REQUIRED WORK ▸
Your answer needs to include each line of the records in which the string "pixels" can be found.

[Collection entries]
= Beginning of Section =
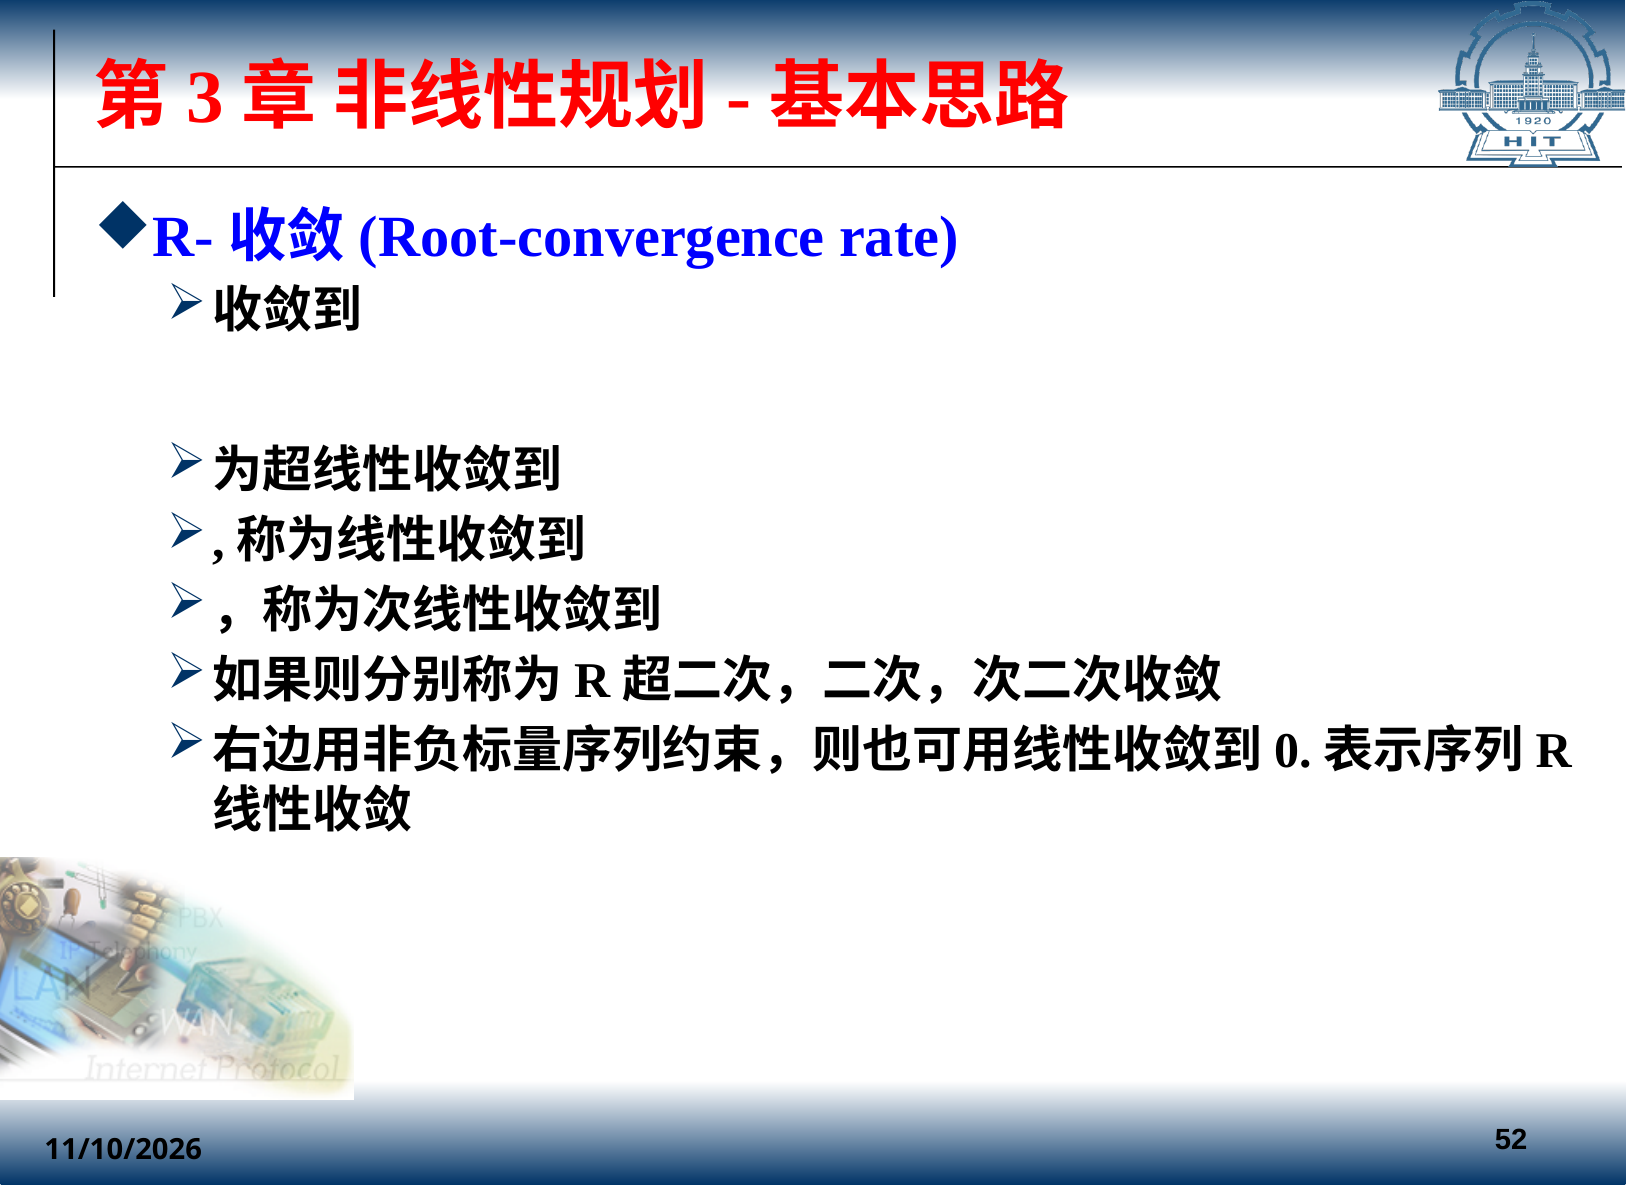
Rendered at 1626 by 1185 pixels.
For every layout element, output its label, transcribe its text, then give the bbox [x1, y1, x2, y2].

picture [0, 857, 354, 1100]
title 第3章 非线性规划-基本思路 [78, 29, 1498, 155]
picture [1438, 1, 1626, 167]
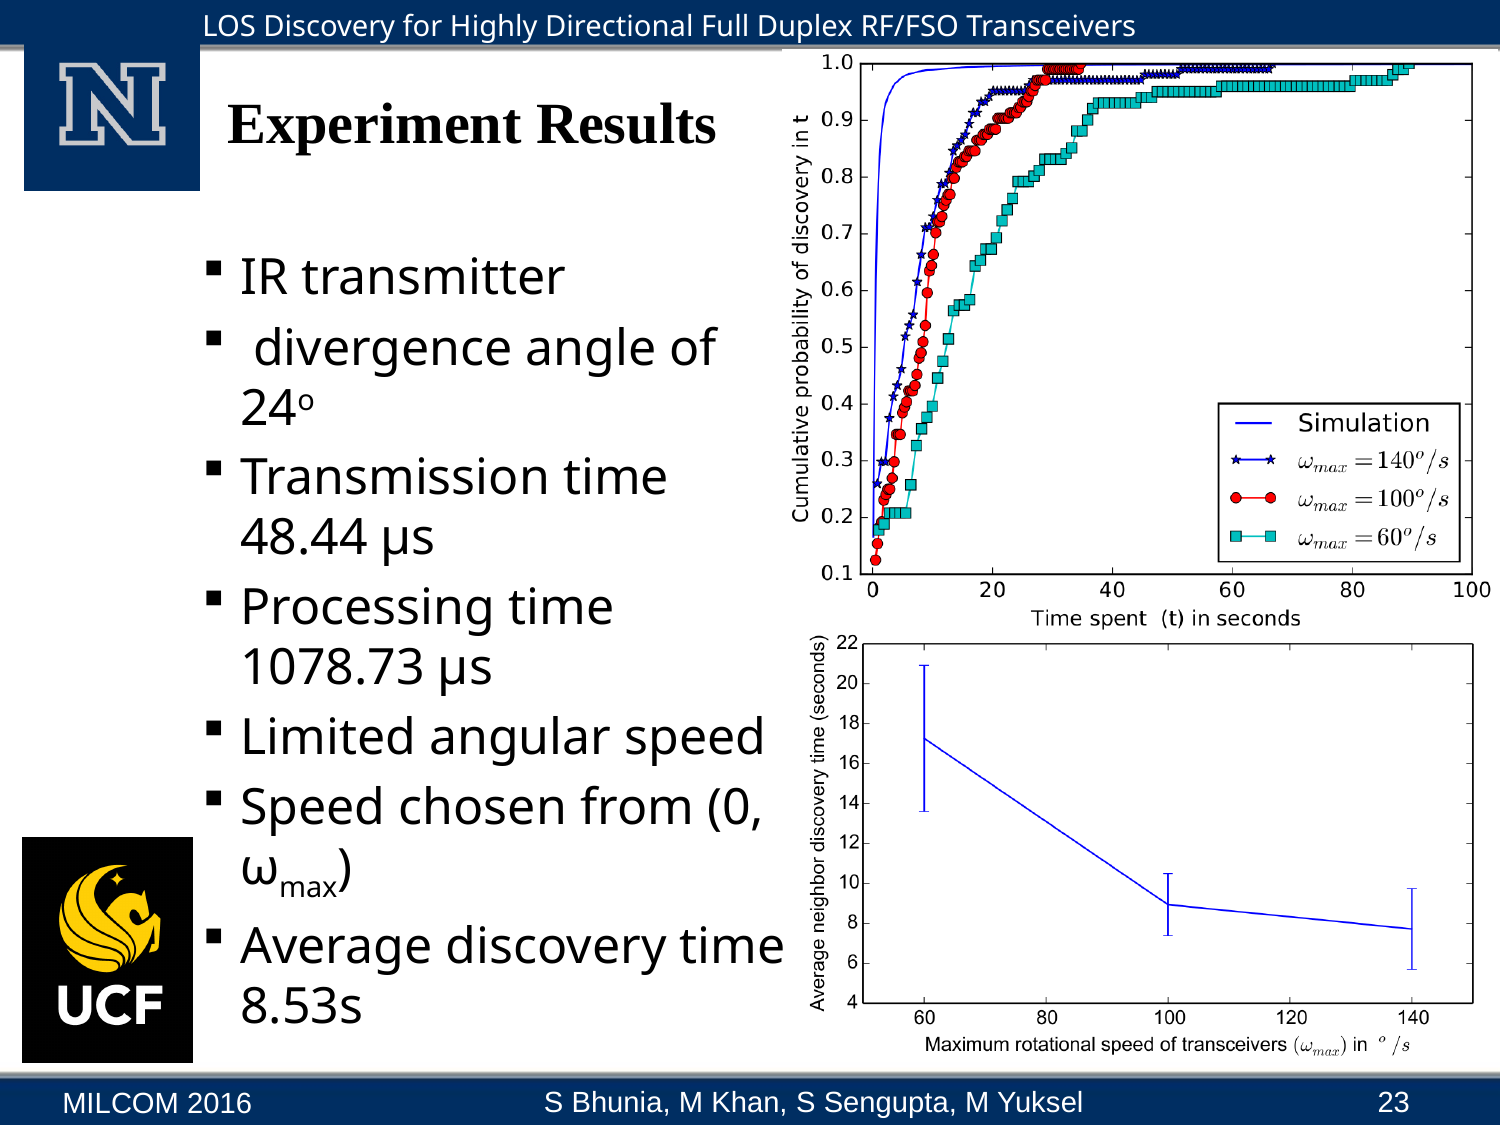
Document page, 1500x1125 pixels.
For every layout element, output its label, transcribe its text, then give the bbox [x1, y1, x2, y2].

slide_number 23 [1074, 1075, 1426, 1125]
picture [1064, 1098, 1072, 1103]
picture [0, 0, 1500, 1125]
title Experiment Results [212, 62, 776, 188]
picture [1064, 1105, 1074, 1110]
text_box IR transmitter divergence angle of 24o Transmission time 48.44 μs Processing time 1078.73 μs Limited angular speed Speed chosen from (0, ωmax) Average discovery time 8.53s [187, 237, 800, 1038]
= End of Section =
RESULT OF THE TASK ▸
Rendered at 1626 by 1185 pixels.
Document page, 1500x1125 pixels.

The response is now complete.